Салима попыталась повторить длинное предложение на чужом языке, запнулась и начала еще раз, Генрих ей помогал — пока оба не залились смехом, который закончился новыми долгими поцелуями.
Генрих не был мечтателем, он был из тех, кто четко планирует свою жизнь. И потому он до сих пор никогда серьезно не рассматривал возможность связать себя тесными узами брака. Когда-нибудь потом, когда он уверенно будет сидеть в седле, он сможет приискать себе подходящую жену, с которой можно будет хорошо провести остаток дней и с которой они создадут семью. Похоже, сама жизнь распорядилась этой судьбой быстрее, чем он предполагал.
Он взял ее лицо в свои руки и обвел большими пальцами контуры ее щек и висков, которые так долго оставались скрытыми от него.
— Я хочу всю мою жизнь провести рядом с тобой, Биби Салме.
Салима задохнулась. Она запрещала себе думать о будущем, и ради Генриха тоже, а теперь он сам смотрит вперед.

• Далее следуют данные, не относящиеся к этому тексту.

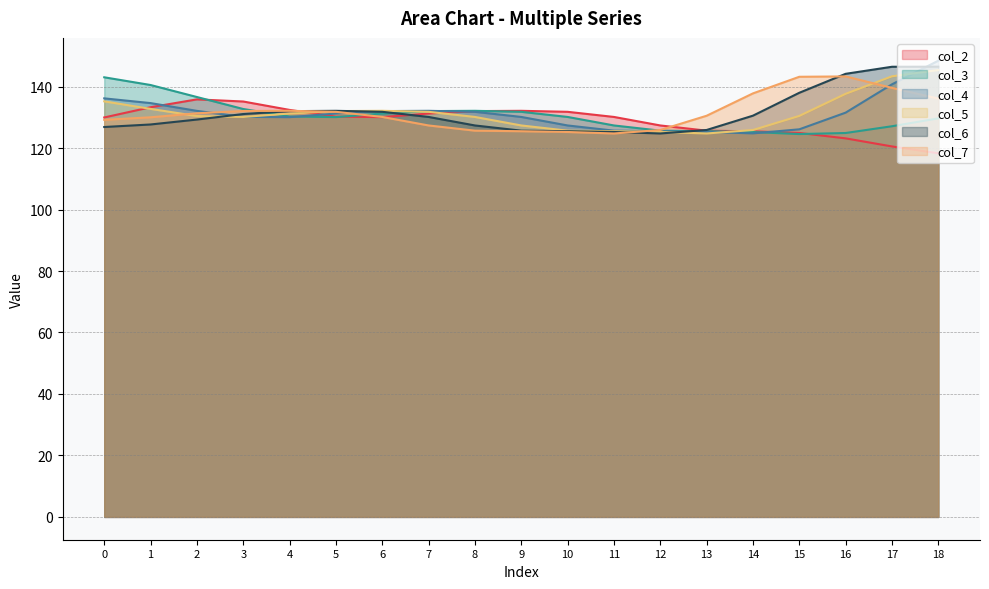

True or false: col_3 has a value of 129.7 at 18.

True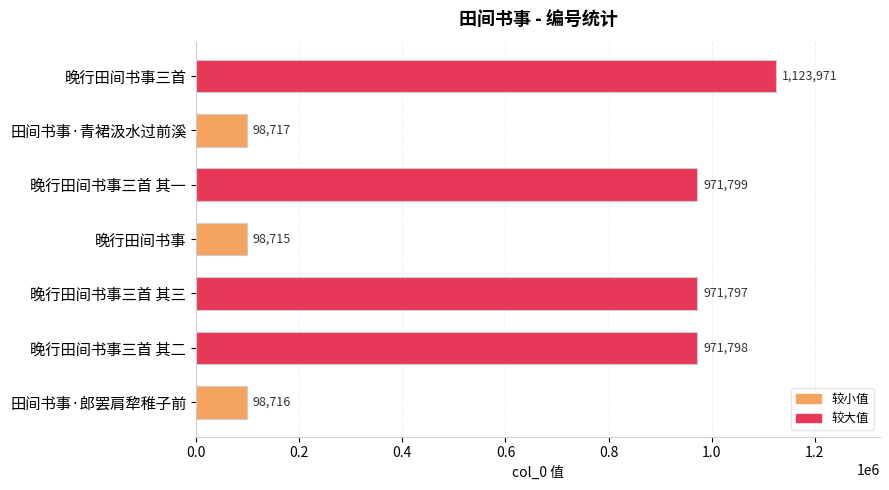

Which has a higher value, 田间书事·青裙汲水过前溪 or 晚行田间书事三首?

晚行田间书事三首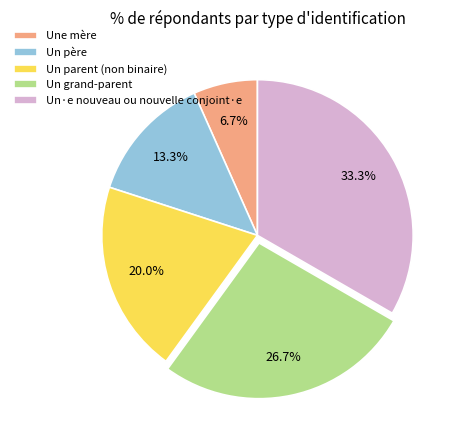

To the nearest percent, what is the difference between the Un·e nouveau ou nouvelle conjoint·e and Un parent (non binaire) slice percentages?

13%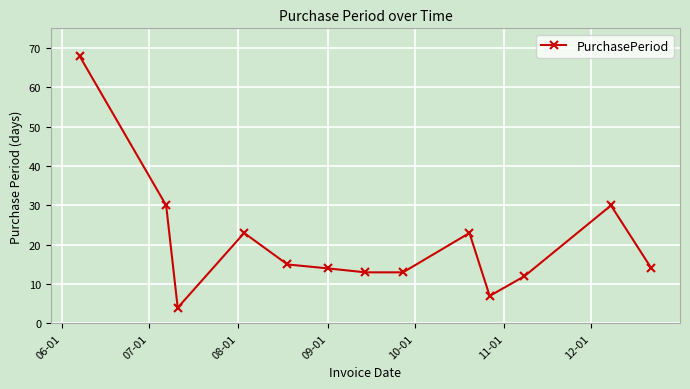

What is the value of the 9th point from the left?

23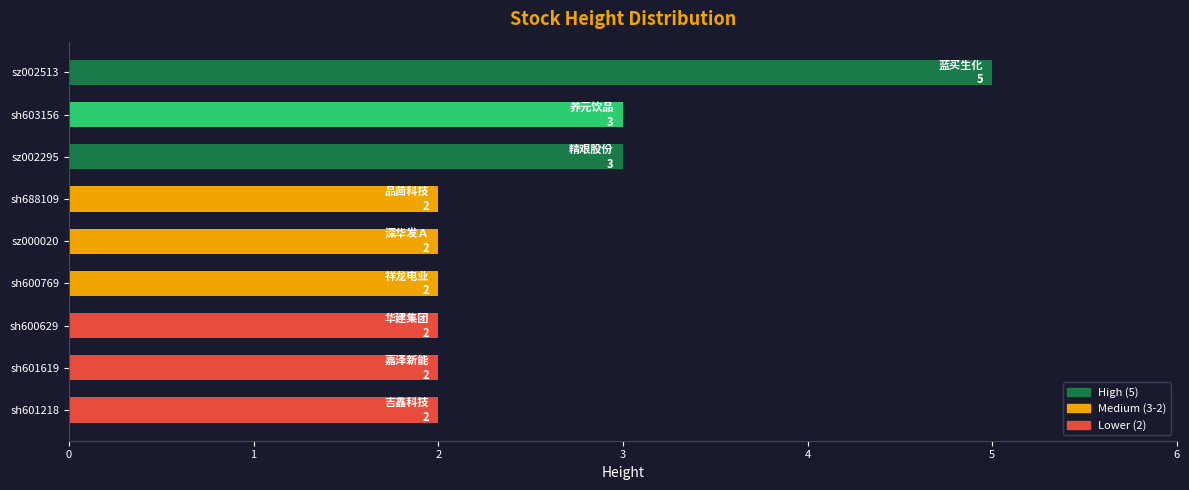

Reading bottom to top, extract all data points from this chart.

2	2	2	2	2	2	3	3	5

Нет, Меджид никогда не согласится отдать одну из своих сестер замуж за неверного. За чужака. Если он по своей природной мягкости готов придерживаться ибадизма и стал последователем своего отца, и только один-единственный раз из любви к ней он выказал бы себя великодушным или просто пренебрег бы правилами… — но нет, арабы, живущие на Занзибаре, этого ни за что не допустят. Салима могла себе представить, какую бурю возмущения вызвало бы такое решение султана Меджида — как среди его министров, так и среди влиятельных арабских семей. Султан, который попытался бы так странно истолковать основы ислама, недолго бы оставался султаном. А если Генрих решится перейти в ее веру, тем самым он уничтожит свое дело, ибо ни один христианин не захочет больше иметь дело с немцем, перешедшим в ислам, — и здесь он тоже останется чужаком, человеком с чужой кровью. Иноземец, который не годится в мужья принцессе, пусть даже впавшей в немилость.
— Ты уже делаешь это, — выдохнула она уклончиво и, прежде чем Генрих сумел что-то сказать, покрыла его грудь поцелуями, вновь разжигая в нем огонь, который привел обоих к исполнению всех их земных желаний…
Когда забрезжило утро, Салима уже стояла у окна своей спальни и наблюдала, как из сумерек выступают контуры гвоздичных деревьев, как неразличимая серая окраска короткого перехода от ночи ко дню постепенно обретает глубину, потом проблеск нового цвета. Меж гвоздичных деревьев затихали звуки лошадиных копыт; и сейчас, как чувствовала Салима, даже если топота копыт не было слышно, легкое сотрясание воздуха все еще оставалась.
Так же, как и прошлая ночь все еще отзывалась в ней. Отзывалась во всех ее членах — она ощущала, как они упруги и гибки — как у кошки; ей было безотчетно хорошо — это была некая ленивая бездумная мечтательность души и тела. Но неудобные вопросы тоже оставались, они приносили беспокойство духа. Как долго это все будет продолжаться? Как долго они смогут скрывать свою любовь? Что принесет с собой завтра, что будет в следующем месяце или на следующий год? Какое будущее уготовила ей судьба?
Вопросы, которые вызывали страх — потому что на них не было ответа.
«Только не завтра, Салима, — она пыталась успокоить себя и прогнать тревожные мысли. — Ты живешь сегодня — и только сегодня. Все было хорошо так долго — и дальше тоже все будет хорошо».